BEGIN Data for the task
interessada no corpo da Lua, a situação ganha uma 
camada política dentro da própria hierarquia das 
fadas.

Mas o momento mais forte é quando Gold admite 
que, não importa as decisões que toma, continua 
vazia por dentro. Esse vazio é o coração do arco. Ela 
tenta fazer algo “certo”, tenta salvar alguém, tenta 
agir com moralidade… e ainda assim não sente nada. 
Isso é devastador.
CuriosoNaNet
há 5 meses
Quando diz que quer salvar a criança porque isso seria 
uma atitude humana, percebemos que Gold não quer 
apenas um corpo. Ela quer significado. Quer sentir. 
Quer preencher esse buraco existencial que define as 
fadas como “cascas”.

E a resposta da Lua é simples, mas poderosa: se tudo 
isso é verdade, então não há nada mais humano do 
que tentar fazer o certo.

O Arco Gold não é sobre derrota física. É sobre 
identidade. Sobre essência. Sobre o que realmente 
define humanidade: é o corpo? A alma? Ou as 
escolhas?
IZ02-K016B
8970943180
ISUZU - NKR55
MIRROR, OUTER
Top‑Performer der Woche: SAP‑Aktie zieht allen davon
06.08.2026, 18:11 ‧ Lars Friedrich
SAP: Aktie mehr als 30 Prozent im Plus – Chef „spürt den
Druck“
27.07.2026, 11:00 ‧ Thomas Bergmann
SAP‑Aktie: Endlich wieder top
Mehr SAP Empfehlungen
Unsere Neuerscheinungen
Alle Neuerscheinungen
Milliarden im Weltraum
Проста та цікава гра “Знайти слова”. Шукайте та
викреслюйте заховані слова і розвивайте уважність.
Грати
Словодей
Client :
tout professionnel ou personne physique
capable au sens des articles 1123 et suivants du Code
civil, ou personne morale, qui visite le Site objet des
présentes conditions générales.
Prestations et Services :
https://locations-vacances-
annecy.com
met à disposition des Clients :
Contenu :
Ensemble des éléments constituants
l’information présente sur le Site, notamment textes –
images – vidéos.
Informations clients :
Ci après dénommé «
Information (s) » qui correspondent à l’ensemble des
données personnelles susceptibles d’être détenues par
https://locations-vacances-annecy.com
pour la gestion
END Data for the task
Exercise requirements >>
Count the lines above that contain the string "mais", treating uppercase and lowercase letters as different. Reply with the number alone.

Answer space >>
2